Latinx Career Diaries: What It’s Really Like Making $60K as Project Manager in the Construction Industry

Art by Alan López for Remezcla

As of 2016, Latinos make up 16.8 percent – 26.8 million – of the workforce in the United States. While there are plenty of statistics about the industries (tech, legal, STEM, and many more) where our communities are sorely underrepresented and how the wage gap disproportionately affects Latinas (and other women of color), we wanted to learn more about what it’s like to pursue your career goals as a Latino today.

That’s why we’re launching Latinx Career Diaries. A few times a month, we’ll offer you a peek into what it’s like to work a certain job as a Latino. The goal is to give you an idea of what people with your similar experiences earn, help you pick up some negotiation tactics, and provide guidance if you’re embarking on your career.

Submit a questionnaire here, and check out more Latinx Career Diaries here.

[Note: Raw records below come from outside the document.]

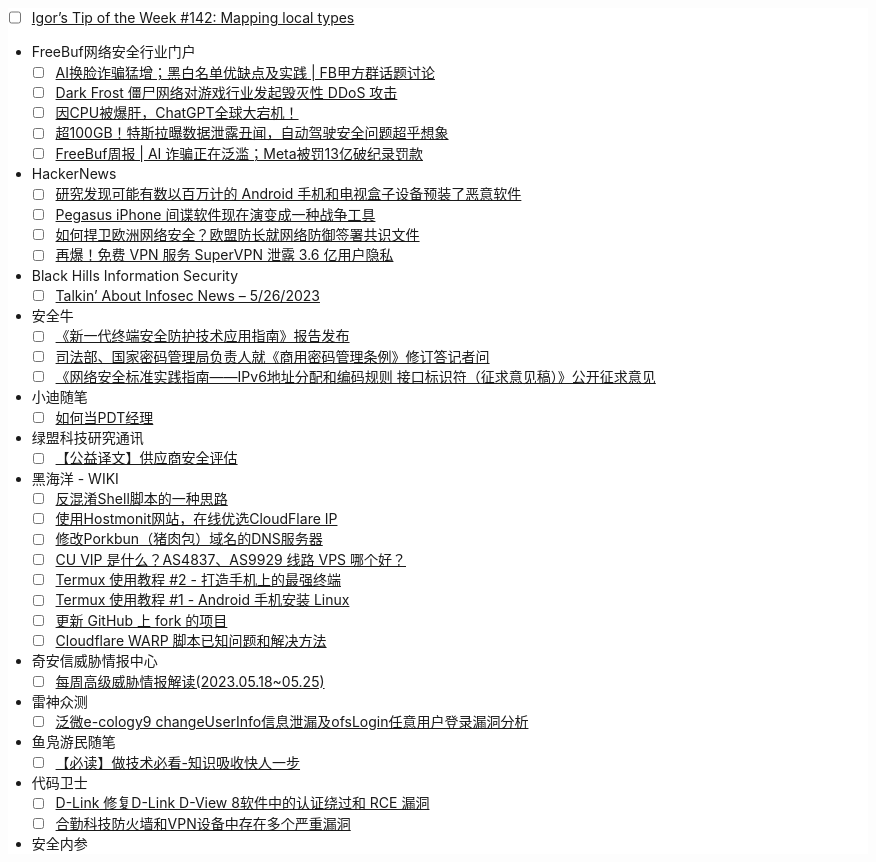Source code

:   - [ ] [Igor’s Tip of the Week #142: Mapping local types](https://hex-rays.com/blog/igors-tip-of-the-week-142-mapping-local-types/)
- FreeBuf网络安全行业门户
  - [ ] [AI换脸诈骗猛增；黑白名单优缺点及实践 | FB甲方群话题讨论](https://www.freebuf.com/articles/neopoints/367680.html)
  - [ ] [Dark Frost 僵尸网络对游戏行业发起毁灭性 DDoS 攻击](https://www.freebuf.com/news/367617.html)
  - [ ] [因CPU被爆肝，ChatGPT全球大宕机！](https://www.freebuf.com/news/367616.html)
  - [ ] [超100GB！特斯拉曝数据泄露丑闻，自动驾驶安全问题超乎想象](https://www.freebuf.com/news/367612.html)
  - [ ] [FreeBuf周报 | AI 诈骗正在泛滥；Meta被罚13亿破纪录罚款](https://www.freebuf.com/articles/367608.html)
- HackerNews
  - [ ] [研究发现可能有数以百万计的 Android 手机和电视盒子设备预装了恶意软件](https://hackernews.cc/archives/44032)
  - [ ] [Pegasus iPhone 间谍软件现在演变成一种战争工具](https://hackernews.cc/archives/44030)
  - [ ] [如何捍卫欧洲网络安全？欧盟防长就网络防御签署共识文件](https://hackernews.cc/archives/44028)
  - [ ] [再爆！免费 VPN 服务 SuperVPN 泄露 3.6 亿用户隐私](https://hackernews.cc/archives/44024)
- Black Hills Information Security
  - [ ] [Talkin’ About Infosec News – 5/26/2023](https://www.blackhillsinfosec.com/talkin-about-infosec-news-5-26-2023/)
- 安全牛
  - [ ] [《新一代终端安全防护技术应用指南》报告发布](https://mp.weixin.qq.com/s?__biz=MjM5Njc3NjM4MA==&mid=2651124100&idx=1&sn=78f80336c132e49d1ba029f5f9d0a710&chksm=bd1441578a63c841c315d1183bf3612251fe4dcfa7f8f999354d23eca96392fbc686da5223fa&scene=58&subscene=0#rd)
  - [ ] [司法部、国家密码管理局负责人就《商用密码管理条例》修订答记者问](https://mp.weixin.qq.com/s?__biz=MjM5Njc3NjM4MA==&mid=2651124100&idx=2&sn=3bde4930cf30d0b614a6793db3ff92f2&chksm=bd1441578a63c8415b4112a008c36aaf11d3a10348a144a39e6113abbea8fb3b59b71a310962&scene=58&subscene=0#rd)
  - [ ] [《网络安全标准实践指南——IPv6地址分配和编码规则 接口标识符（征求意见稿）》公开征求意见](https://mp.weixin.qq.com/s?__biz=MjM5Njc3NjM4MA==&mid=2651124100&idx=3&sn=eb2eba32d54478c74ce6a08f95151a45&chksm=bd1441578a63c841b1c0084671fd7cf183f85c47e12d572ff99c92005ae5d68e24c29714850b&scene=58&subscene=0#rd)
- 小迪随笔
  - [ ] [如何当PDT经理](https://mp.weixin.qq.com/s?__biz=MzAxMjIyNDE4Mg==&mid=2651759220&idx=1&sn=47dbdd2360ef3174516adc017e25bb4e&chksm=804f11adb73898bb188b998ec87faca9504ea8e8b19fecb534a2161b4a6b8786db13490922bb&scene=58&subscene=0#rd)
- 绿盟科技研究通讯
  - [ ] [【公益译文】供应商安全评估](https://mp.weixin.qq.com/s?__biz=MzIyODYzNTU2OA==&mid=2247495419&idx=1&sn=d1f82afe80c11e99cb9b16cb9700b20a&chksm=e84c4824df3bc132604d694946d0c79a7a0bbf4cd306ef8b9f924e1bba023025752bd6ac29d3&scene=58&subscene=0#rd)
- 黑海洋 - WIKI
  - [ ] [反混淆Shell脚本的一种思路](https://blog.upx8.com/3592)
  - [ ] [使用Hostmonit网站，在线优选CloudFlare IP](https://blog.upx8.com/3591)
  - [ ] [修改Porkbun（猪肉包）域名的DNS服务器](https://blog.upx8.com/3590)
  - [ ] [CU VIP 是什么？AS4837、AS9929 线路 VPS 哪个好？](https://blog.upx8.com/3589)
  - [ ] [Termux 使用教程 #2 - 打造手机上的最强终端](https://blog.upx8.com/3588)
  - [ ] [Termux 使用教程 #1 - Android 手机安装 Linux](https://blog.upx8.com/3587)
  - [ ] [更新 GitHub 上 fork 的项目](https://blog.upx8.com/3586)
  - [ ] [Cloudflare WARP 脚本已知问题和解决方法](https://blog.upx8.com/3585)
- 奇安信威胁情报中心
  - [ ] [每周高级威胁情报解读(2023.05.18~05.25)](https://mp.weixin.qq.com/s?__biz=MzI2MDc2MDA4OA==&mid=2247506525&idx=1&sn=0a49cfaa5721fba724bece4f836b50f4&chksm=ea662d2add11a43ccb738522005dc3e34bca1184d32d5031b63f196613551a59c1d348bd1e20&scene=58&subscene=0#rd)
- 雷神众测
  - [ ] [泛微e-cology9 changeUserInfo信息泄漏及ofsLogin任意用户登录漏洞分析](https://mp.weixin.qq.com/s?__biz=MzI0NzEwOTM0MA==&mid=2652502015&idx=1&sn=39a4dd93fe5cc0a85dcb4aae28c6bf9c&chksm=f258544cc52fdd5a3ef748e125527cbe76d325b0b403ce359b686362a5cd923963e16faa2d45&scene=58&subscene=0#rd)
- 鱼凫游民随笔
  - [ ] [【必读】做技术必看-知识吸收快人一步](https://mp.weixin.qq.com/s?__biz=MzIxMDI0MzQzNQ==&mid=2650416340&idx=1&sn=94f67423aaee67323ef5e36c7415cde5&chksm=8f691ed0b81e97c6f8bac0029a9ec67954f70b8a3cd3e278a74143733a79492a1336eecdd07d&scene=58&subscene=0#rd)
- 代码卫士
  - [ ] [D-Link 修复D-Link D-View 8软件中的认证绕过和 RCE 漏洞](https://mp.weixin.qq.com/s?__biz=MzI2NTg4OTc5Nw==&mid=2247516588&idx=1&sn=981ba7ac004cc1b05279618b3be57e1f&chksm=ea94b0c6dde339d00da0ef0e86a316035b22c4f86ccc177e5420b43bcffb6d47b13200edab35&scene=58&subscene=0#rd)
  - [ ] [合勤科技防火墙和VPN设备中存在多个严重漏洞](https://mp.weixin.qq.com/s?__biz=MzI2NTg4OTc5Nw==&mid=2247516588&idx=2&sn=9de12fd66aca0db1dd5cf6843cf5172b&chksm=ea94b0c6dde339d067936cdf6ad3806f1669be3d65022c613d8544726872d4dca7d3377e4a9f&scene=58&subscene=0#rd)
- 安全内参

These responses have been condensed and lightly edited for clarity.

Age: 27

Background: Puerto Rican

Preferred Pronouns: He/Him

Job Title: Project Manager in the construction industry

Years at Current Job: I recently began working for the city’s only large-scale Hispanic-owned contractor. It’s been six months now that I have been bringing my prior experiences and skills to help them become the most reputable construction company.

Location: Buffalo, New York

Years of Experience: 4

Salary: $60,000, plus benefits

Negotiation Process: I reached out to the owner of this company and asked to meet for lunch. There was no negotiation, only a true conversation. Our values were very similar in that we want to help the Latino community build buildings and kick ass. It’s a great fit.

Benefits: Health/Dental insurance, company credit card for fuel, cell phone, retirement matching investments up to a percentage.

Cost of living in your city based on your salary: I can afford the cost of living in my city. My city is very affordable. I bought a beautiful 1905 home at age 23 while earning $14/hour. I rent that property fully and was now able to purchase another home bringing my total apartment holdings to six. The profits from these investments are valued at about a quarter of my work salary.

How I Broke In:  I grew up in the City of Buffalo and many of the neighborhoods around my home were crumbling. I fell in love with the bricks, the steel, the stories that were covered up by plywood and graffiti and wanted to be a part of the solution.

I was in my final semester of business school when I began cold calling real estate development and construction companies to ask how I could be of service to them. It was a long shot, but eventually one agreed to allow me to intern and eventually employed me.

My first project was assisting the director of development in the pre-construction planning of a 300,000 square-foot former factory building into a mix of apartments, office and retail. It was blocks away from my parents house and I couldn’t have been prouder.

Why I’m here today: Passion. An honest love for what I do. Getting my degree and the experience that college provides has proven valuable. Besides the hard skills of your specialization, they teach discipline, etiquette, and communication. All are very important in the business world. I recommend joining clubs, entering competitions and attending workshops while in college. It shows you care and introduces you to like-minded individuals.

Responsibilities: I oversee construction projects from early development through finished construction. This includes land acquisition, design consulting, permitting, estimating, contracts, scheduling and project organization. Everything is over-documented in order to protect all involved parties and to make better decisions on future jobs.

What I like Most/Least: I love that I am able to meet, speak, and work with many different characters each day. We are problem solvers. Each day there are unique challenges that need to be resolved in order to complete projects. It can be a tough juggling act, but it is rewarding! My favorite is when the client and their employees enter a space for the first time and watching how they interact with all the different components.

I dislike that the industry is still dominated by older, white males. It is diversifying, but Latinos still need to work harder than others in order to get opportunities.

Diversity: I am so very blessed to be a Hispanic working for a Hispanic-owned company that strives to have a diverse work force both in office and in field. This is very uncommon as most construction companies are controlled by tight-knit families and friends.

I have been the lone tan face in too many business meetings and events. It’s discouraging that the opinions of people of color are not represented well. The blame can be placed on both business entities that do not care to do any outreach to communities of color and also the community members who do not strive to have their voice heard.

Growth Potential: I do feel there’s possibility for growth. This company allows us to share ideas, make decisions, and take risks. The staff is young and the company is growing tremendously. I’d like to have a senior position someday where I may oversee several ongoing projects and guide the younger project managers and engineers.

What I wish I Knew Before: I wish I knew how lonely it can be as a Latino in professional business. There are many offensive jokes and mistreatment in board rooms. It is up to us to change this old-time good-old-boys-club culture.